Thursday, October 4, 2012

Bullying the Fatties

I’m fat.

I don’t care who notices it. I don’t care who notices it and tells me about it. I know what I am, I’m working on losing weight – but as a plus, I know how an escrow works.

[Curse NBC for policing YouTube so ruthlessly when it comes to SNL clips of Middle Aged Man.]

I’ve been fat since elementary school – and that’s a cruel time to be fat, because elementary school kids don’t have on that little brain filter that most of us develop over time that prevents us from stating the obvious and being cruel about another person’s abnormalities.

But I’m not jumping on the anti-bullying bandwagon when it comes to this viral video of a Wisconsin news anchor taking an email writer to task as a bully for suggesting she’s not a good role model “especially for girls” given her weight problem.

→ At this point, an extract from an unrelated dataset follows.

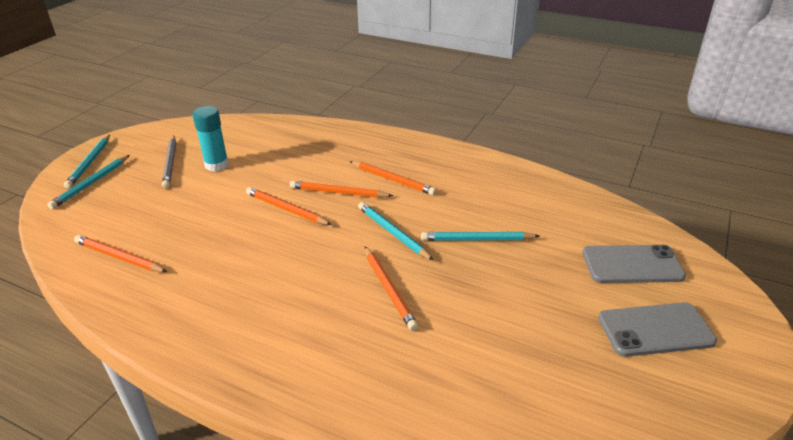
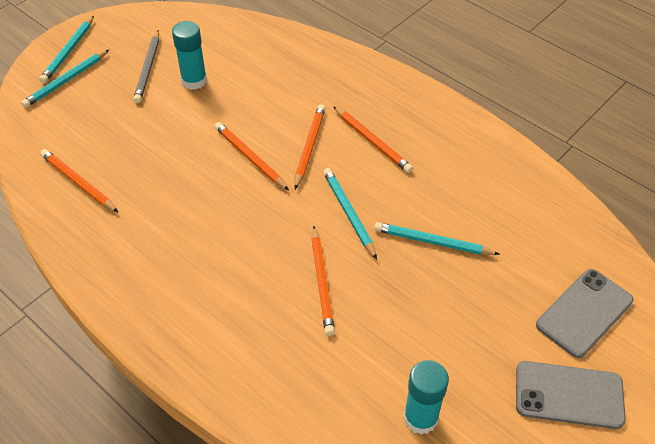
camera: 15 degrees right, 15 degrees up
(338, 193) = (309, 147): orange pencil -> orange pencil turned 75 degrees clockwise
(532, 381) = (420, 418): none -> turquoise glue stick
(632, 265) = (584, 313): grey phone -> grey phone turned 60 degrees counterclockwise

I think it’s a stretch to call email writer Kenneth Krause a bully for writing what he did. It’s constructive criticism as far as I’m concerned. Sometimes criticism hurts – but if we know the criticism is true, do we automatically have to call the critic a bully? He didn’t call her names or humiliate her publicly for her weight problem. He made a suggestion.

Ironically, I’ve seen many of anchor Jennifer Livingston’s supporters using the same kind of bullying tactics against Krause that she accuses him of – he’s a lawyer, so you know jokes abound there, and a photo of him, muscular and confident, leaning against a mountain bike, surfaced, along with comments filing him under jerky cycling nut stereotypes.

I don’t want to see us enter the age when a little criticism is automatically labeled as bullying – whether the criticism is accepted or not. Bullying, by definition, implies that the criticism can be ignored and the “bully” dismissed as a nonentity not worth listening to. Labeling everything as bullying shuts down discourse and creates even more animosity than the initial criticism might have engendered.